Input data.

☆ ☆ ☆ ☆

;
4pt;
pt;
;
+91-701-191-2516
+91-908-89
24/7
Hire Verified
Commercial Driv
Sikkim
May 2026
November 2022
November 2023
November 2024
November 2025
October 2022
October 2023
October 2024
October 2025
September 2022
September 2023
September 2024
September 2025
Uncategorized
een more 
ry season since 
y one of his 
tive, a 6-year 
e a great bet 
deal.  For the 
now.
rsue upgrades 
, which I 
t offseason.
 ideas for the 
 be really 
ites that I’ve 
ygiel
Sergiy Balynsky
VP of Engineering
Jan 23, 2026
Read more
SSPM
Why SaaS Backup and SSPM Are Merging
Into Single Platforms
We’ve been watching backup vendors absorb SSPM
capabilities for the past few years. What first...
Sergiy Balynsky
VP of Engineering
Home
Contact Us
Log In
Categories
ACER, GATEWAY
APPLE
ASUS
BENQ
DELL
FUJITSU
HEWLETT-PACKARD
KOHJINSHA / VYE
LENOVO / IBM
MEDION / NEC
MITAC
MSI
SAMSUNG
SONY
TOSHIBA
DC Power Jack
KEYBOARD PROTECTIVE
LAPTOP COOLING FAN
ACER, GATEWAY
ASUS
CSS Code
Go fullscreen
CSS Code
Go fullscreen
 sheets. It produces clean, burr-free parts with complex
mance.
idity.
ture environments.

☆ ☆ ☆ ☆

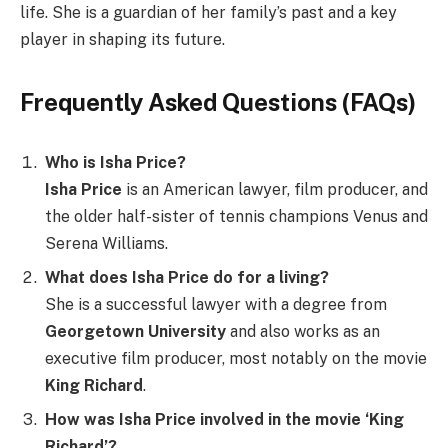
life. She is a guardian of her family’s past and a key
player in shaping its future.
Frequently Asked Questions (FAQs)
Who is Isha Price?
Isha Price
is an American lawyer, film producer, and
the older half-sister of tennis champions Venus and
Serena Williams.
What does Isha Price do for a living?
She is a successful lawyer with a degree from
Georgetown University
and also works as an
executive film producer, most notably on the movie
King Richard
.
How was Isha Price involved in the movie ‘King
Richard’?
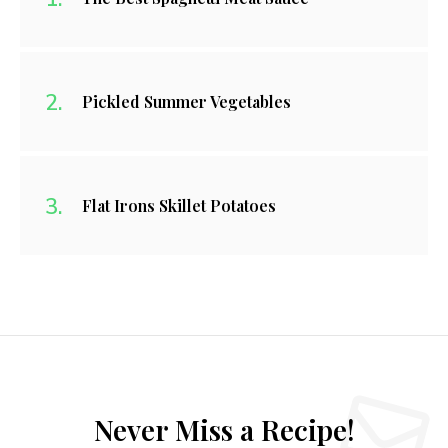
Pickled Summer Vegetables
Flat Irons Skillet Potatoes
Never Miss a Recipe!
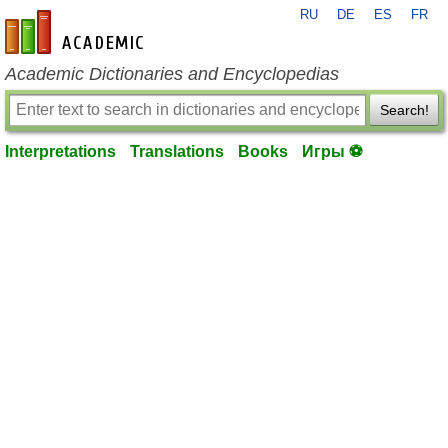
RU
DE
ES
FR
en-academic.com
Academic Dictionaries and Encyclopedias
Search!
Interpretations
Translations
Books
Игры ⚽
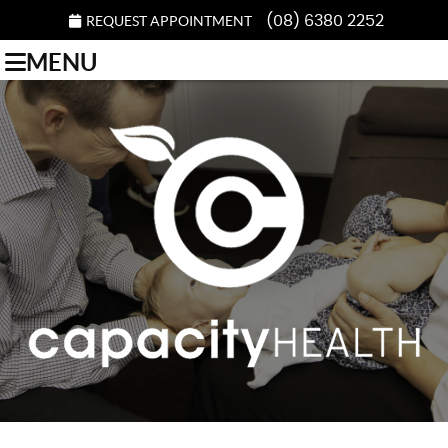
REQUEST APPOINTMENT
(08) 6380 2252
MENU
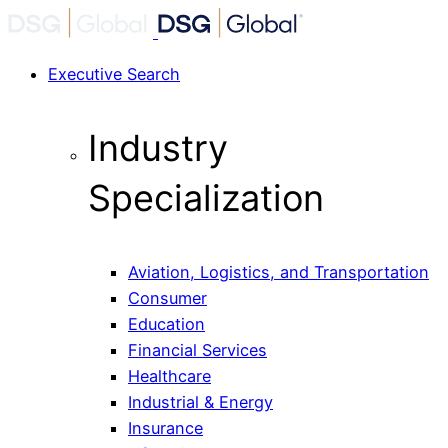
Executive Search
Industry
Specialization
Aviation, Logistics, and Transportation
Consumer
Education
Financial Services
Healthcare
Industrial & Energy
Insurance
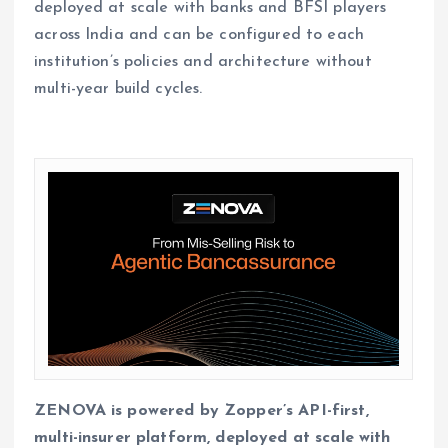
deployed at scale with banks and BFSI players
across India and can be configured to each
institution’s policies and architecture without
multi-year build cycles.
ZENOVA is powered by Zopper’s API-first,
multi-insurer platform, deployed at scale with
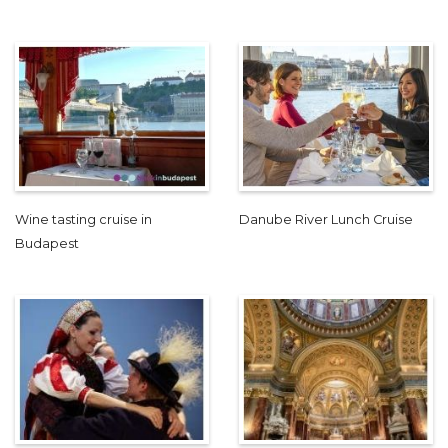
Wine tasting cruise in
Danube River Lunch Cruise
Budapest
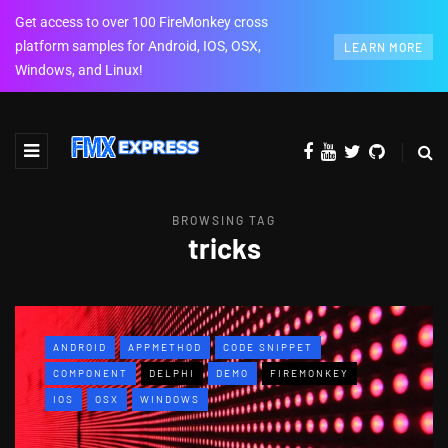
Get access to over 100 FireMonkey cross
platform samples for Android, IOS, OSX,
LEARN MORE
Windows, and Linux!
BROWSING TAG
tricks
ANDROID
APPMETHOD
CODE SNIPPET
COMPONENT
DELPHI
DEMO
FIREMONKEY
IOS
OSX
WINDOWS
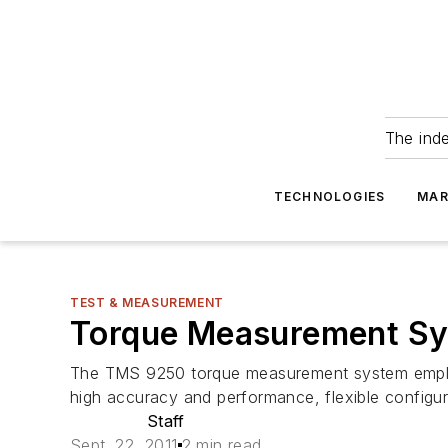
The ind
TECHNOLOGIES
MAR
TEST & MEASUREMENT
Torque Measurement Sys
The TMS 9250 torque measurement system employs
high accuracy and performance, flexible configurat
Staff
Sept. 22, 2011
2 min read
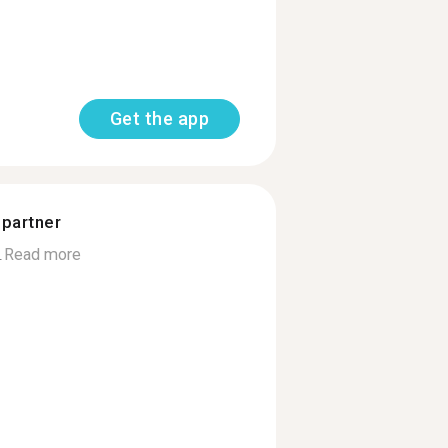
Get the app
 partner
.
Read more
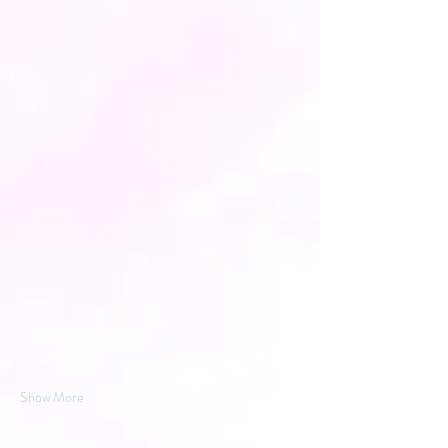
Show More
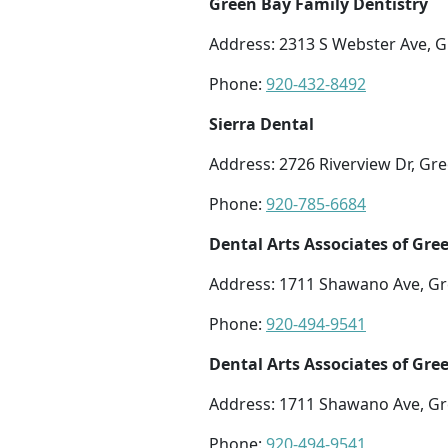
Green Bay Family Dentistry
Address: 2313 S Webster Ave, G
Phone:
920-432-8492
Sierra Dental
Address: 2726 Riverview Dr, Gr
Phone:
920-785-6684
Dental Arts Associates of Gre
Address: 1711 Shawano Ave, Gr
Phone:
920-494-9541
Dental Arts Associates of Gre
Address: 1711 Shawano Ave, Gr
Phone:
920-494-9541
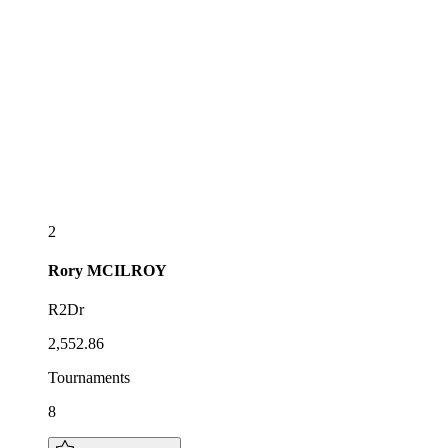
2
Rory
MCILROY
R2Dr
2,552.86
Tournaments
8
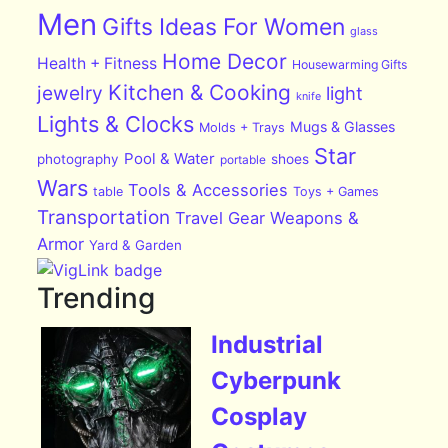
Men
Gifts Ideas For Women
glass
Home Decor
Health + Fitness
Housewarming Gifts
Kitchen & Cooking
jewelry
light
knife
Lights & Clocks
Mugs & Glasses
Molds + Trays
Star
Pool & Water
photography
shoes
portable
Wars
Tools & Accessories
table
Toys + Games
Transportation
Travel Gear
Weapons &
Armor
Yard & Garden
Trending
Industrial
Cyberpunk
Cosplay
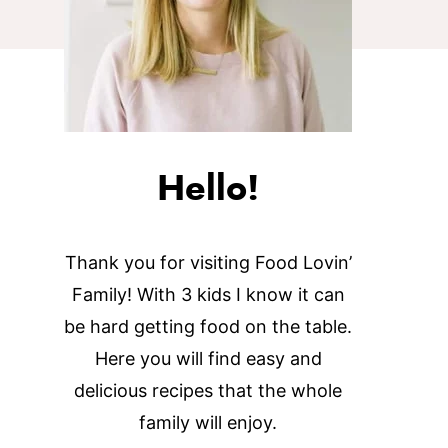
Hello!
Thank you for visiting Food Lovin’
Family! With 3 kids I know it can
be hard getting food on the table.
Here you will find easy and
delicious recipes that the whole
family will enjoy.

☆ ☆ ☆ ☆

Written task. Render the material as a JSON list of strings, one per line, starting at the line that contains "Green Bay Family Dentistry" and stopping after the line that contains "family will enjoy.". Skip blank lines, and leave the pictures out.

Solution below.
[
  "Green Bay Family Dentistry",
  "Address: 2313 S Webster Ave, G",
  "Phone:",
  "920-432-8492",
  "Sierra Dental",
  "Address: 2726 Riverview Dr, Gr",
  "Phone:",
  "920-785-6684",
  "Dental Arts Associates of Gre",
  "Address: 1711 Shawano Ave, Gr",
  "Phone:",
  "920-494-9541",
  "Dental Arts Associates of Gre",
  "Address: 1711 Shawano Ave, Gr",
  "Phone:",
  "920-494-9541",
  "2",
  "Rory",
  "MCILROY",
  "R2Dr",
  "2,552.86",
  "Tournaments",
  "8",
  "Men",
  "Gifts Ideas For Women",
  "glass",
  "Home Decor",
  "Health + Fitness",
  "Housewarming Gifts",
  "Kitchen & Cooking",
  "jewelry",
  "light",
  "knife",
  "Lights & Clocks",
  "Mugs & Glasses",
  "Molds + Trays",
  "Star",
  "Pool & Water",
  "photography",
  "shoes",
  "portable",
  "Wars",
  "Tools & Accessories",
  "table",
  "Toys + Games",
  "Transportation",
  "Travel Gear",
  "Weapons &",
  "Armor",
  "Yard & Garden",
  "Trending",
  "Industrial",
  "Cyberpunk",
  "Cosplay",
  "Hello!",
  "Thank you for visiting Food Lovin’",
  "Family! With 3 kids I know it can",
  "be hard getting food on the table.",
  "Here you will find easy and",
  "delicious recipes that the whole",
  "family will enjoy."
]